### Excerpt:
*-*-*
Defendant argues that the trial court erred in entering judgments against him for both sale and possession with intent to sell because the offenses arise from the same transaction, and the multiple judgments violate his right against double jeopardy. Defendant admits that this Court has consistently held that possession with intent to sell and sale are separate offenses, but he contends that State v. Cameron, 283 N.C. 191, 195 S.E. 2d 481 (1973), which was decided under the former statute, should not be applicable under our present statute. In Cameron, defendant was charged with possession and sale of heroin. The State’s evidence tended to show that an undercover policeman, Conant, went to defendant’s house and asked him if he had any heroin. Defendant left his house, and returned with fifteen small packages of heroin. At trial, defendant argued that possession is a lesser included offense of the sale because it is necessary to possess the drug in order to sell it. He contended that possession and sale constitute a single offense, and permit only a single punishment. In his opinion, Justice Moore discussed several analogous cases. In State v. Moschoures, 214 N.C. 321, 199 S.E. 92 (1938), defendant, who was charged with possession with intent to sell and unlawful sale of liquor, claimed that it was only one offense and he could receive only one sentence. The Supreme Court disagreed, and held that the unlawful sale and unlawful possession for the purpose of sale are distinct, separate offenses and support separate sentences. In Albrecht v. United States, 273 U.S. 1, 71 L.Ed. 505, 47 S.Ct. 250 (1926), defendants, who were charged with four counts of illegal liquor sales and four counts of illegal possession, contended that they could not be punished for both the sale and possession because the liquor which they sold was the same liquor that they possessed. Justice Brandéis disagreed, and said “[Possessing and selling are distinct offenses, one may obviously possess without selling; and one may sell and cause to be delivered a thing of which he has never had possession; or one may have possession and later sell, as appears to have been done in this case.”
*-*-*
### Dataset excerpts:

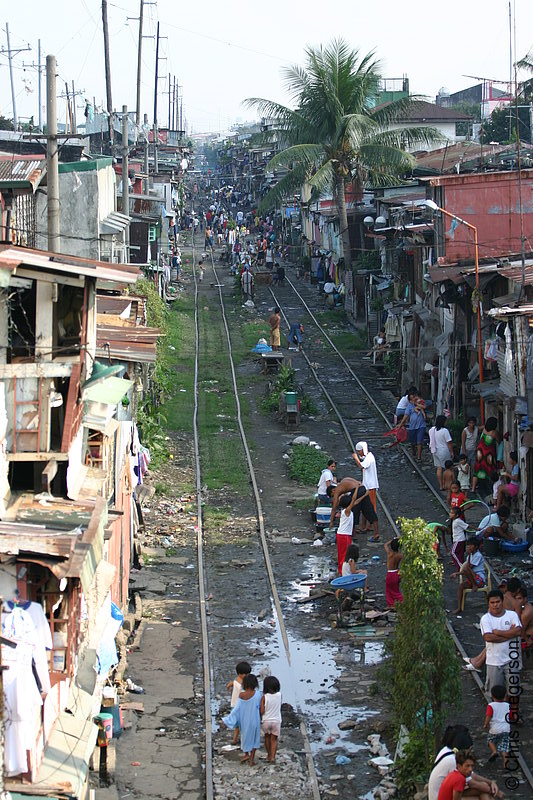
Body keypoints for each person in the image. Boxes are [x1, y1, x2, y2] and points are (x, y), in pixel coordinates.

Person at [428, 725, 502, 800]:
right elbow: (473, 783)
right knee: (483, 792)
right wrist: (493, 790)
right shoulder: (453, 761)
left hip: (446, 792)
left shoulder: (446, 750)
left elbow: (471, 775)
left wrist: (490, 782)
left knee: (483, 790)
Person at [480, 589, 521, 692]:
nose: (495, 605)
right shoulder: (485, 619)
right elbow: (488, 637)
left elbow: (518, 631)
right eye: (492, 602)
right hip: (494, 661)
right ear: (488, 604)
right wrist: (509, 634)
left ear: (502, 602)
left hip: (512, 660)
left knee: (514, 692)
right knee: (496, 694)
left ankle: (512, 709)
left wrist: (498, 632)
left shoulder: (512, 615)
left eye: (497, 602)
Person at [222, 673, 262, 766]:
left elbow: (236, 709)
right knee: (254, 739)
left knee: (245, 737)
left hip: (244, 721)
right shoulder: (258, 694)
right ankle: (251, 760)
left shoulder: (241, 695)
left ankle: (246, 754)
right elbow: (260, 707)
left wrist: (227, 720)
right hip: (255, 720)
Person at [450, 538, 486, 615]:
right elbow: (465, 571)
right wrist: (456, 574)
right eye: (468, 545)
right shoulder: (470, 556)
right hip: (472, 578)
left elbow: (468, 567)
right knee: (461, 586)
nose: (469, 547)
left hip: (479, 580)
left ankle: (474, 585)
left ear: (476, 547)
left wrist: (469, 555)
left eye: (471, 545)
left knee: (466, 568)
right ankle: (459, 607)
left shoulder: (478, 555)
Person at [352, 443, 379, 533]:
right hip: (367, 485)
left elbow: (361, 466)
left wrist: (356, 458)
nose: (359, 453)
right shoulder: (368, 457)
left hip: (370, 486)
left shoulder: (369, 458)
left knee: (370, 507)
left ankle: (370, 526)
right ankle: (364, 525)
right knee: (364, 506)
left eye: (359, 451)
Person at [225, 661, 252, 745]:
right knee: (237, 724)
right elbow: (234, 683)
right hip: (236, 704)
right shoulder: (239, 681)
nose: (246, 676)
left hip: (242, 705)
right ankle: (235, 738)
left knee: (242, 723)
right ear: (240, 674)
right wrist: (230, 685)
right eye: (245, 674)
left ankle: (242, 738)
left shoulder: (244, 682)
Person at [483, 684, 510, 767]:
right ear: (505, 695)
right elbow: (511, 716)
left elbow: (488, 716)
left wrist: (485, 724)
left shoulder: (491, 706)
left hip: (495, 729)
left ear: (492, 695)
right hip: (505, 729)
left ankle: (494, 751)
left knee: (490, 740)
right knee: (504, 746)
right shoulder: (508, 705)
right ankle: (505, 762)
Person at [472, 417, 499, 494]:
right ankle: (493, 488)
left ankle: (473, 488)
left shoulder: (484, 429)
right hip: (488, 454)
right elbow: (499, 441)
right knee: (490, 469)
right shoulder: (494, 433)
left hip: (480, 452)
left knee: (477, 469)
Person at [397, 391, 426, 463]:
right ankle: (414, 452)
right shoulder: (409, 407)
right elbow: (405, 417)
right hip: (412, 426)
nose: (414, 400)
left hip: (421, 425)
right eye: (412, 399)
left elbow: (424, 407)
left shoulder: (420, 403)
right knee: (413, 442)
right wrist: (400, 425)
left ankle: (419, 457)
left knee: (419, 442)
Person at [429, 415, 455, 490]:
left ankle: (441, 485)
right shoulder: (445, 431)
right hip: (444, 451)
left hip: (435, 451)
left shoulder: (433, 429)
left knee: (439, 468)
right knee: (448, 469)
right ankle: (448, 484)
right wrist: (452, 452)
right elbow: (449, 443)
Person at [260, 675, 282, 764]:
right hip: (276, 721)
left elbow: (261, 711)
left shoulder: (264, 697)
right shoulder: (279, 695)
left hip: (266, 720)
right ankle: (273, 757)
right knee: (274, 739)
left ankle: (268, 755)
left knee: (267, 738)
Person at [336, 494, 354, 575]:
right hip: (345, 535)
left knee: (341, 553)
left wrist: (364, 495)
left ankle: (341, 570)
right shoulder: (347, 511)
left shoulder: (344, 511)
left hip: (340, 534)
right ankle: (344, 572)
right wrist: (357, 488)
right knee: (346, 554)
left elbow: (355, 501)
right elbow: (354, 500)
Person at [384, 538, 403, 607]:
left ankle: (391, 604)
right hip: (396, 573)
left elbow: (385, 545)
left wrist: (392, 540)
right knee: (396, 589)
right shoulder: (400, 555)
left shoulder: (390, 554)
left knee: (388, 590)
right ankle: (400, 600)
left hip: (390, 574)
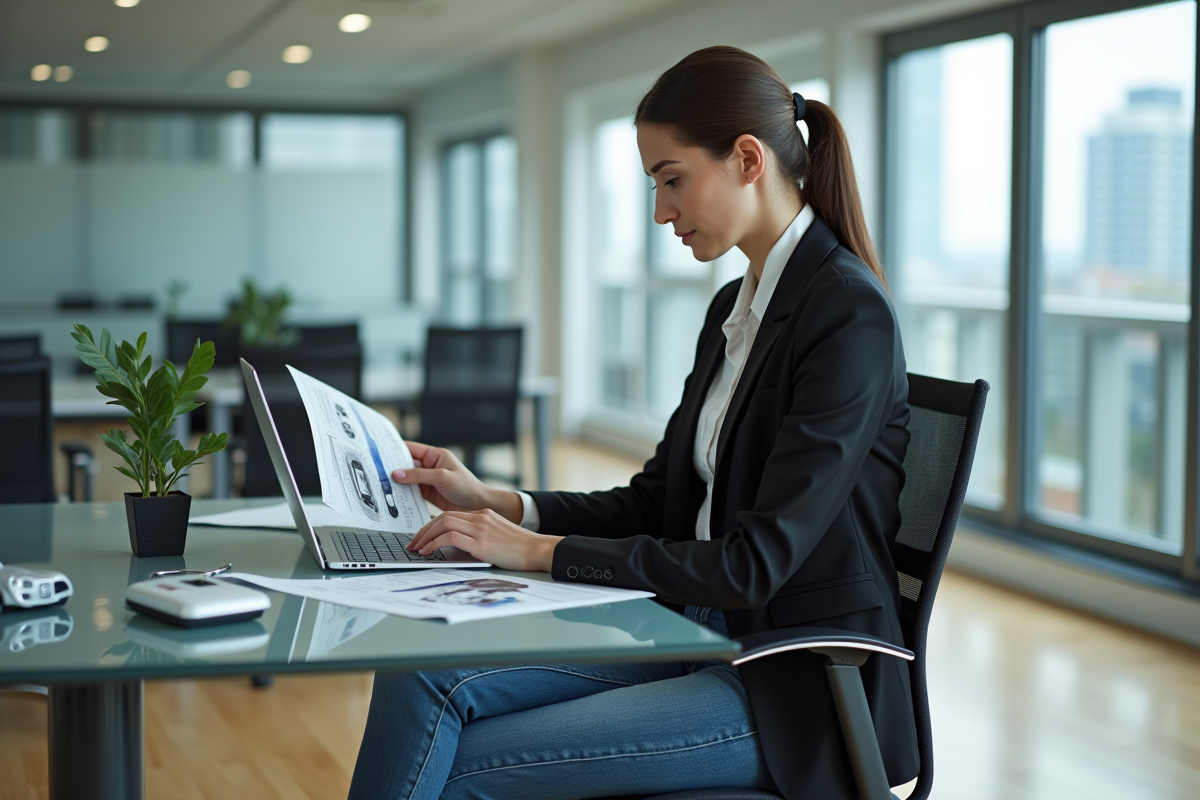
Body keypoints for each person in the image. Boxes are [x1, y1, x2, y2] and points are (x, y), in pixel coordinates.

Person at [349, 45, 918, 800]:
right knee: (421, 677)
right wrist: (499, 504)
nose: (661, 212)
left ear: (748, 160)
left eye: (672, 180)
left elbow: (753, 567)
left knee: (467, 769)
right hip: (691, 627)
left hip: (788, 685)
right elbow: (658, 502)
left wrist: (540, 552)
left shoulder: (846, 314)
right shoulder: (736, 308)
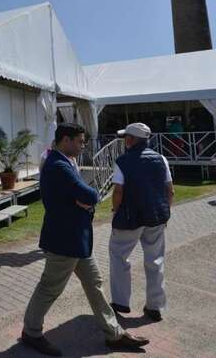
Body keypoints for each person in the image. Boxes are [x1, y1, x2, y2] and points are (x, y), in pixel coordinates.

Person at [21, 123, 149, 356]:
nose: (83, 146)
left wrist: (83, 199)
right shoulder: (58, 165)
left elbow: (85, 196)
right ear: (66, 140)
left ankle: (114, 334)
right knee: (49, 288)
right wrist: (84, 198)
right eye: (80, 141)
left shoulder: (62, 161)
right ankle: (31, 332)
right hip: (65, 240)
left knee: (94, 283)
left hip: (77, 239)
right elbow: (91, 194)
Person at [108, 123, 174, 323]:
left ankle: (120, 302)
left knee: (119, 257)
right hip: (156, 217)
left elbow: (118, 192)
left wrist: (114, 211)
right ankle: (155, 306)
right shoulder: (161, 159)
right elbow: (169, 190)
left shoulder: (123, 161)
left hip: (130, 217)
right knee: (155, 260)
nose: (124, 141)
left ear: (131, 139)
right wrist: (166, 212)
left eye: (125, 137)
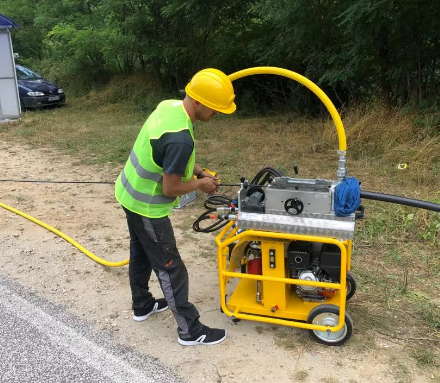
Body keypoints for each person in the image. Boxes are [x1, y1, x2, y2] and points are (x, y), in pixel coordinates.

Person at [115, 68, 236, 346]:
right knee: (171, 267)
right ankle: (190, 331)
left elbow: (169, 159)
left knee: (142, 254)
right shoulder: (180, 137)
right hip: (147, 207)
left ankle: (142, 305)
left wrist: (199, 171)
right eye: (215, 108)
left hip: (129, 194)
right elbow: (170, 188)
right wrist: (200, 185)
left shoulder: (170, 106)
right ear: (197, 102)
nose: (217, 113)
*-*-*
### Required action:
Please say whether each statement agrees with the excerpt on double jeopardy, answering yes or no and quoting the text's deciding words: (a) in Cameron, the defendant returned with fifteen small packages of heroin; (b) in Moschoures, the Supreme Court agreed that the liquor charges were only one offense; (c) the Albrecht defendants faced four counts of illegal possession.

### Response area:
(a) Yes: "Defendant left his house, and returned with fifteen small packages of heroin."
(b) No: "The Supreme Court disagreed, and held that the unlawful sale and unlawful possession for the purpose of sale are distinct, separate offenses and support separate sentences."
(c) Yes: "defendants, who were charged with four counts of illegal liquor sales and four counts of illegal possession"